__PROVIDED PASSAGE__

::::

4-year-old seized by state after parents disagreed with doctor allowed to go home – for now
TEXAS, October 25, 2019 (LifeSiteNews) – The Texas Supreme Court issued a temporary order yesterday stating four-year-old Drake Pardo be returned to his parents, from whom he was taken by the state after they sought a second medical opinion.
On June 20, a Child Protective Services (CPS) worker and police forcibly removed the medically vulnerable child from his parents’ home due to an accusation of “medical abuse.” Drake spent most of his time away from home in foster care, and was recently allowed to be placed under the care of a family friend.
“On the record before the Court, the Department of Family and Protective Services has not shown ‘a substantial risk of a continuing danger’ to K.D.P. if he returns home,” the court’s order stated.
This ruling does not mean that the case is dismissed. The Court did not rule on any other specifics of the case, just that Drake should be returned home. The Pardo family will need to continue to fight CPS in court at a local level.

::::

__DATA TO EXAMINE__
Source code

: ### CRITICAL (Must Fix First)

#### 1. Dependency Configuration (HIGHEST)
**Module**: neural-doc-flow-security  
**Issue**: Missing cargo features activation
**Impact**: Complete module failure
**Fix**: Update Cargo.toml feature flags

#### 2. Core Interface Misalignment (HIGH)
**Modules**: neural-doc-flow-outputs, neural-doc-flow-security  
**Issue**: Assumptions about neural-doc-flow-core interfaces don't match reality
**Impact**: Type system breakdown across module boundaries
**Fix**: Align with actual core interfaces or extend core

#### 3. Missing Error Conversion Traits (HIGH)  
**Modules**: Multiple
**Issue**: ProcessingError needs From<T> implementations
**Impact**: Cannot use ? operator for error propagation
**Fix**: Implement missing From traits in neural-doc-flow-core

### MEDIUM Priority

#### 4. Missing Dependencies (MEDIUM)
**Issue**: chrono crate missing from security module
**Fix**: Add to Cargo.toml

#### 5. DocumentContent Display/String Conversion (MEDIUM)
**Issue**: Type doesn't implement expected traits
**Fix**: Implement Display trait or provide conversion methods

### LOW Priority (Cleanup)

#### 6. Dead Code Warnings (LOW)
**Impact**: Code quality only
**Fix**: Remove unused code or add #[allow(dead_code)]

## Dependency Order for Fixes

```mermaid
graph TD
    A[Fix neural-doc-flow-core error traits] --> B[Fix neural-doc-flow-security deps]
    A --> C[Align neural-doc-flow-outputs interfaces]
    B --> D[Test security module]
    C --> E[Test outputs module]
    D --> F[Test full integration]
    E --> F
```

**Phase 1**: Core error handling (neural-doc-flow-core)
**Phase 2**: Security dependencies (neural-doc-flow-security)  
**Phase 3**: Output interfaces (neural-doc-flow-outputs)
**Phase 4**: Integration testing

::::

__EXERCISE REQUIREMENTS__
**A)** In the Drake Pardo article, on what date did a Child Protective Services worker and police remove the child from his parents' home?
**B)** Copy out the Drake Pardo article word for word, starting with "4-year-old seized by" and going on through "court’s order stated.".

__NUMBERED RESPONSES__
**A)** June 20

**B)**
4-year-old seized by state after parents disagreed with doctor allowed to go home – for now
TEXAS, October 25, 2019 (LifeSiteNews) – The Texas Supreme Court issued a temporary order yesterday stating four-year-old Drake Pardo be returned to his parents, from whom he was taken by the state after they sought a second medical opinion.
On June 20, a Child Protective Services (CPS) worker and police forcibly removed the medically vulnerable child from his parents’ home due to an accusation of “medical abuse.” Drake spent most of his time away from home in foster care, and was recently allowed to be placed under the care of a family friend.
“On the record before the Court, the Department of Family and Protective Services has not shown ‘a substantial risk of a continuing danger’ to K.D.P. if he returns home,” the court’s order stated.